Sunday, April 26, 2009




Most plastic packaging is called “disposable” from “disposable” food containers, “disposable” lighters, but we know that everything disposable goes some where and that some where is for a long, long time.

By giving aesthetic form to what is considered to be garbage, I serve as both cleaner and curator. While the content of my work has a message about the spoiling of the natural world by the human/industrial world, my intent is to transform the perils of pollution into something beautiful and celebratory.

These necklaces were made from plastic collected from Kehoe Beach in the Point Reyes National Seashore. Irresponsible visitors did not leave this plastic on the beach; rather it washed up from the ocean. Some pieces show evidence of being at sea a long time, roughed and tumbled by the salt and the waves. Some have identifying markers indicating that it traveled far, from Korea or Japan.

I hope by putting a little fun and fashion into the conservation conversation, that the value of detritus will increase. Soon everyone will be out at the beach “shopping” for a special piece of plastic trash or will be eager to “mine” the North Pacific Gyre for plastic treasures. Then, we get some great things to wear and to look at, plus we get a clean and healthy sea.

Milk Tab Bracelet

As a child, milk came in clear glass bottles delivered early morning on our doorstep. Later, at the store, we purchased the boxy wax carton that served well. Now, in the name of sanitation and convenience, milk cartons have been “improved” with plastic safety milk pull-tabs. Now, thousands of these ubiquitous tabs are making their way to the landfill and will take thousand of years to go away.

To draw attention to this blight, I created a bracelet "fashion statement" that really says something. People always take note of my unique jewelry, which gives me the opportunity to talk about plastic and to encourage action about everything, even about milk cartons.

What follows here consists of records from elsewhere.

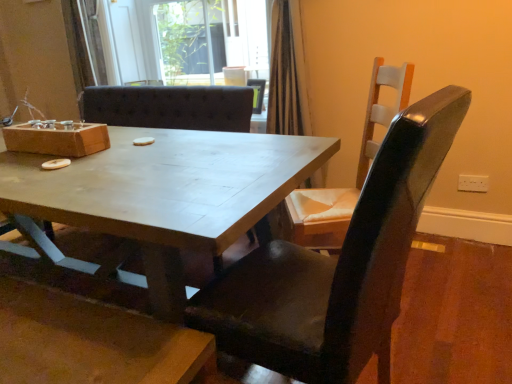
Where is `empty space that is ontop of matte wooden table at center (from a real-world perspective)`? The width and height of the screenshot is (512, 384). empty space that is ontop of matte wooden table at center (from a real-world perspective) is located at coordinates (114, 170).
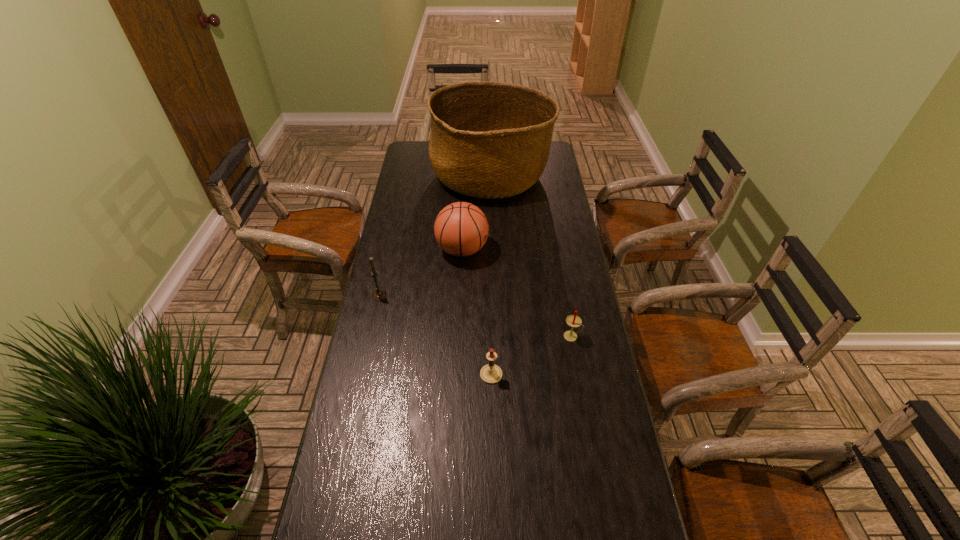
Locate an element on the screen. free space that satisfies the following two spatial constraints: 1. on the back side of the rightmost candle; 2. on the left side of the second candle from left to right is located at coordinates coord(491,336).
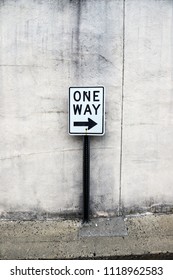
This screenshot has height=280, width=173. In order to click on floor in this screenshot , I will do (x=137, y=228).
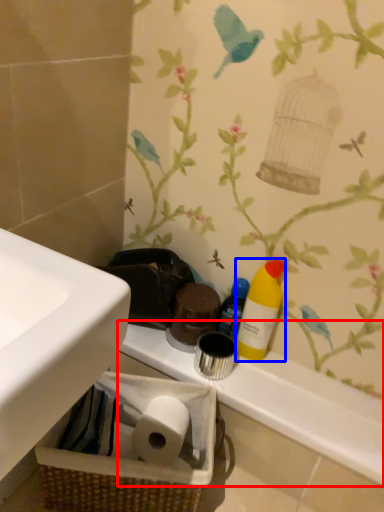
Question: Which object appears farthest to the camera in this image, counter top (highlighted by a red box) or cleaning product (highlighted by a blue box)?

Choices:
 (A) counter top
 (B) cleaning product

Answer: (B)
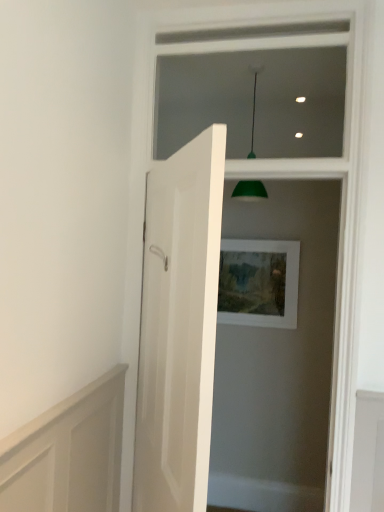
Question: From the image's perspective, is white wood frame at upper center above or below white matte picture frame at center?

Choices:
 (A) above
 (B) below

Answer: (A)

Question: In terms of height, does white wood frame at upper center look taller or shorter compared to white matte picture frame at center?

Choices:
 (A) short
 (B) tall

Answer: (B)

Question: Which object is the closest to the white wood frame at upper center?

Choices:
 (A) green matte lampshade at upper center
 (B) white glossy door at center
 (C) white matte picture frame at center

Answer: (A)

Question: Which is nearer to the white glossy door at center?

Choices:
 (A) white wood frame at upper center
 (B) green matte lampshade at upper center
 (C) white matte picture frame at center

Answer: (B)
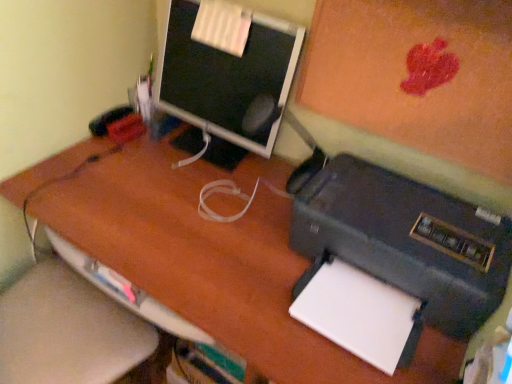
Find the location of a particular element. The width and height of the screenshot is (512, 384). vacant location below matte black monitor at upper center (from a real-world perspective) is located at coordinates point(211,151).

During a recent trip to Tanzania, I visited a Masai village where the curious fingers of an elder Masai woman touched my bright white bracelet trying to figure out what could be the source and the material of my unusual adornment. I asked our guide to explain that I had made the bracelet out of milk pull-tabs; that they were something that would otherwise be thrown away; that I am an artist who uses recycled plastic in my creations. I was babbling so fast that probably neither she nor my translator understood a word of what I was saying. And, since the Masai subsist on milk and blood, I am sure that she had no idea about milk cartons or pull-tabs. I was thrilled that she was interested and was happy that she accepted my bracelet as a gift.